Detected change data
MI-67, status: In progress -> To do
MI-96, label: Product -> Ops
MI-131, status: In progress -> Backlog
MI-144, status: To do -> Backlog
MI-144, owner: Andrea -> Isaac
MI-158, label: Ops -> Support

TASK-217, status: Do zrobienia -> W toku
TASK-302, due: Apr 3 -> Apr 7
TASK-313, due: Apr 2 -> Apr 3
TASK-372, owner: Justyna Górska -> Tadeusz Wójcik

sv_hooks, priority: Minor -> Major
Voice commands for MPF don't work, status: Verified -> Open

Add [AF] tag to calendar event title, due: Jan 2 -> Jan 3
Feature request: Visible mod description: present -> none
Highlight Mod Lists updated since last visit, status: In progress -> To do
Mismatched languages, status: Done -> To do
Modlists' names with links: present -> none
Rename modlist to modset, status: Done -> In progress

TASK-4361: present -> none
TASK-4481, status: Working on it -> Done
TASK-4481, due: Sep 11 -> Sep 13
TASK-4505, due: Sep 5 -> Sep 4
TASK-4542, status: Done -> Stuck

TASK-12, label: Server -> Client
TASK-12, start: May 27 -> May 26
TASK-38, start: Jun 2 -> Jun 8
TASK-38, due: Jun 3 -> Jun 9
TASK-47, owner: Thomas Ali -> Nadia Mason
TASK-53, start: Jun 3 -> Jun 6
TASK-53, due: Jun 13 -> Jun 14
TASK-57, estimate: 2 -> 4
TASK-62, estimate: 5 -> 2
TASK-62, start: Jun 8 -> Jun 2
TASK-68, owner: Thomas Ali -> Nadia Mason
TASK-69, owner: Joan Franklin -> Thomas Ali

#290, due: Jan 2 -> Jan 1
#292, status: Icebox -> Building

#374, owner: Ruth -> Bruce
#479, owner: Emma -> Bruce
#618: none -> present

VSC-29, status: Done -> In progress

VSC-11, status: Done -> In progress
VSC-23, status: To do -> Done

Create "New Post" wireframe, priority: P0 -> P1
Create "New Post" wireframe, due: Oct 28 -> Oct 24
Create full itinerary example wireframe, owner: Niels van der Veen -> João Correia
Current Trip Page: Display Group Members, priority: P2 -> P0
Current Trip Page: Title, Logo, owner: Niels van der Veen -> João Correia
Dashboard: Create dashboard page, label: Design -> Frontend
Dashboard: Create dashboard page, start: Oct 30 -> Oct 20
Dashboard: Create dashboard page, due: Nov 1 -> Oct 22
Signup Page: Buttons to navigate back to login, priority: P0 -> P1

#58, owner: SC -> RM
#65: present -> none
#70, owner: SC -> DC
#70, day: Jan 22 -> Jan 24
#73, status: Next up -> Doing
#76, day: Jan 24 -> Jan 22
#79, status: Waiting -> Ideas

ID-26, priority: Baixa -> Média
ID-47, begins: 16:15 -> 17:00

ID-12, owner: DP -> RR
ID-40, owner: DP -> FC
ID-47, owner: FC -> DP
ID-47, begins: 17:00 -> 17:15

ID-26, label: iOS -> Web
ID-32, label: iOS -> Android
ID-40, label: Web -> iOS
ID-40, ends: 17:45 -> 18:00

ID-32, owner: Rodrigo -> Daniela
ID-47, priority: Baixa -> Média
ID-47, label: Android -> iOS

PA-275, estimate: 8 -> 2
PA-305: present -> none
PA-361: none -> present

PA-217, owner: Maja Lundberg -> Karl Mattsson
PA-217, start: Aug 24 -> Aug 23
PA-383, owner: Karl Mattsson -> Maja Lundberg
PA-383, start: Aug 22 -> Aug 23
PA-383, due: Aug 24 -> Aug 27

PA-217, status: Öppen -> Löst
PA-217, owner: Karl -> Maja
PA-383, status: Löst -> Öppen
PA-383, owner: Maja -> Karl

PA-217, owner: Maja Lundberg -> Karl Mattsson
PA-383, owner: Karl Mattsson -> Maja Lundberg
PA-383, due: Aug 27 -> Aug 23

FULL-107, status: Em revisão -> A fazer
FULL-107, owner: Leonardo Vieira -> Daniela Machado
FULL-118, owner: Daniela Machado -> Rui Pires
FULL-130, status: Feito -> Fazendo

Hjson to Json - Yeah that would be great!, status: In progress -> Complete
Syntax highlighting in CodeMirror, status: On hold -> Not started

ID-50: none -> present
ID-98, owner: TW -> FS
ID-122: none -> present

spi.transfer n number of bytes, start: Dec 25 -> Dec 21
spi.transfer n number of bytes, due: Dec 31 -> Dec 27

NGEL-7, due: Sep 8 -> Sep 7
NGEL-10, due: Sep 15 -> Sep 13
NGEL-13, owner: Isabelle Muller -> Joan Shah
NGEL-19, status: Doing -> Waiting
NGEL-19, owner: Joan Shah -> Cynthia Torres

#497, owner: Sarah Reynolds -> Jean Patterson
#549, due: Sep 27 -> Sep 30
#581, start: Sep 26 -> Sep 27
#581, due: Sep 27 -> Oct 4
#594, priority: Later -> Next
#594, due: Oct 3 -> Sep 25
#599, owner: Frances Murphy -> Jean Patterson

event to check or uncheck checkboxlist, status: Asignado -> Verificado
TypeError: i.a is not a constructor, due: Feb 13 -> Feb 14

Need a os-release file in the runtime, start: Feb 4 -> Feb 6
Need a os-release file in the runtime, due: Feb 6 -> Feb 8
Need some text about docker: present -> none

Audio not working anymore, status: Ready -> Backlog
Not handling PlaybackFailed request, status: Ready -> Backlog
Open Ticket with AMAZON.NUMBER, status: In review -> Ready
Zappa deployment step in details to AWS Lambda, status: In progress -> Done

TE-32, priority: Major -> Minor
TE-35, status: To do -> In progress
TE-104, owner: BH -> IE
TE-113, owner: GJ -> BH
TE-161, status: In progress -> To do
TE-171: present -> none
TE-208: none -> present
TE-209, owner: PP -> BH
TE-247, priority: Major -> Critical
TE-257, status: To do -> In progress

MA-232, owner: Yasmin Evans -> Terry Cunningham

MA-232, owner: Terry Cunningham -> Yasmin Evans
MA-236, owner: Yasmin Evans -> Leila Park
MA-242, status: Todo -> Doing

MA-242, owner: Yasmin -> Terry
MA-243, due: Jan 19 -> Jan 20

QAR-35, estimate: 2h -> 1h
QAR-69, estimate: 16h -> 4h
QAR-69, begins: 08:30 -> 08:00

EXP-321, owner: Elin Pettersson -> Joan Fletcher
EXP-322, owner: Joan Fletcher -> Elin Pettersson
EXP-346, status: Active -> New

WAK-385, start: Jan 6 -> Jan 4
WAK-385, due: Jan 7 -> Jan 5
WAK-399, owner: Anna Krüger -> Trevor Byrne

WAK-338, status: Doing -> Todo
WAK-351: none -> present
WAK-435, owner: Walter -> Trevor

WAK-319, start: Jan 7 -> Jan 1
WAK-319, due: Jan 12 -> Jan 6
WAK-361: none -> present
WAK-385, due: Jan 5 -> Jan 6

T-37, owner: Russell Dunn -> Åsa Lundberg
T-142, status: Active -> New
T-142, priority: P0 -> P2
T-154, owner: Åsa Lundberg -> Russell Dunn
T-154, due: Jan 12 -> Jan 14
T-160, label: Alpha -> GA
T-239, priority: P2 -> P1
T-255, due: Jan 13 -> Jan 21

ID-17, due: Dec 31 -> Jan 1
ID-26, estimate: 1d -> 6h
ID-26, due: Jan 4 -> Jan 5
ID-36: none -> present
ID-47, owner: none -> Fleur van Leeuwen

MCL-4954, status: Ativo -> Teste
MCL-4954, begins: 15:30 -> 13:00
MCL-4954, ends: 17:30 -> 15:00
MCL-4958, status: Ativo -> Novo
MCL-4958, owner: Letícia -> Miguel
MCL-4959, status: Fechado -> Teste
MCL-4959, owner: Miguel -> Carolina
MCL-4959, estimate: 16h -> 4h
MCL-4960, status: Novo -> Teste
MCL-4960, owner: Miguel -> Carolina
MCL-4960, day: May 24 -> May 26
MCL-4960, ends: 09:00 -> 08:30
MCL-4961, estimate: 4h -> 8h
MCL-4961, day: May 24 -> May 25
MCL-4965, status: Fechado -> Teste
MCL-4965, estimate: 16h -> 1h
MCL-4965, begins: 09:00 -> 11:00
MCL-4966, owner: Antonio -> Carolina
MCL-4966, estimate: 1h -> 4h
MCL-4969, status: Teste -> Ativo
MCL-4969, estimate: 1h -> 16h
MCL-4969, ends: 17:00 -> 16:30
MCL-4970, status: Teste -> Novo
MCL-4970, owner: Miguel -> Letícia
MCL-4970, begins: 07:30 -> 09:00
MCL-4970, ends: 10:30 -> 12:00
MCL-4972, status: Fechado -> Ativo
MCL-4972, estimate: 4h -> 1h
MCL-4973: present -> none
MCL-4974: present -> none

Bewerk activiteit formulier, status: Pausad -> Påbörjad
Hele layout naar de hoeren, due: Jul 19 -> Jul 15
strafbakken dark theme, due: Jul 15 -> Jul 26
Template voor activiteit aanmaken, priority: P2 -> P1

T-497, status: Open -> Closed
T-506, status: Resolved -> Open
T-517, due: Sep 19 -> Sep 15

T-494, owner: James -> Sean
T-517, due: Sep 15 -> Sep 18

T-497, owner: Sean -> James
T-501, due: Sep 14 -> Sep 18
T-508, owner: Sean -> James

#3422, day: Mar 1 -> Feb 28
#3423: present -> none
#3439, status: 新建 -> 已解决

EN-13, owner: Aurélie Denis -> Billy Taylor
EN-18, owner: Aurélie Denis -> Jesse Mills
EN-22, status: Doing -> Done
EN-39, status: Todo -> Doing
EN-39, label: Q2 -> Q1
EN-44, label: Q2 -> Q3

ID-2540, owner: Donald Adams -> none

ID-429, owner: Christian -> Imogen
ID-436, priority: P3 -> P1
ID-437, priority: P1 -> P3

| Request |
Go through the records line by line and give the number of lines with the string "Niels" in them, stating nothing else.

| Task output |
2